**Problem to work on:** In the listing below, rewrite every line from the one containing "right knee: (690, 415, -2)" up to and including the one containing "left ankle: (727, 487, 28)", and nothing else. In each of these lines, multiply every keypoint coordinate and depth value by 1.65 and round the result to the nearest whole number, with halves rounded up.

**The data:**
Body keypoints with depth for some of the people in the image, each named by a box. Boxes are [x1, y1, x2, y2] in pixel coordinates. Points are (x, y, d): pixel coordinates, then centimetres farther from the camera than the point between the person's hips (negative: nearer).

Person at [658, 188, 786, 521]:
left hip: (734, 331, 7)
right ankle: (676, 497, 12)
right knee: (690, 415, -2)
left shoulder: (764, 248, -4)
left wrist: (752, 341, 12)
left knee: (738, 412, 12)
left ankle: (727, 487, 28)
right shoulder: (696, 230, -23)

---

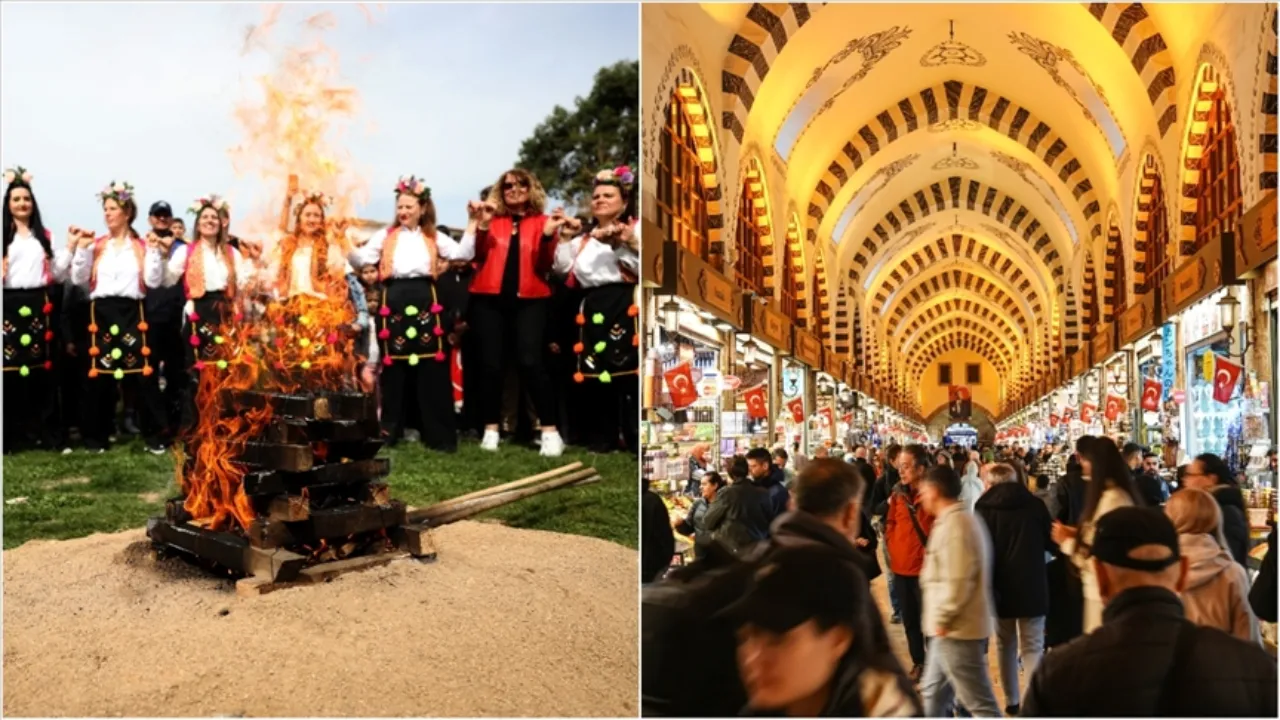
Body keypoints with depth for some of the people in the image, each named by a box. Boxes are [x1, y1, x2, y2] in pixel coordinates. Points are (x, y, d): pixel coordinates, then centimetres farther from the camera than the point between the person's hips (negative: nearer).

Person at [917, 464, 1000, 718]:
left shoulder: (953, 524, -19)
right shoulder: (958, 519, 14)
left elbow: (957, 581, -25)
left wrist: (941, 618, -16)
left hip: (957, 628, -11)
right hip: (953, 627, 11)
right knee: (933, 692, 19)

**Completed task:**
right knee: (1139, 685, -3)
left shoulder: (1261, 409, -7)
left wrist: (1241, 563, 20)
left knee: (1218, 680, 20)
left ankle: (1200, 804, 46)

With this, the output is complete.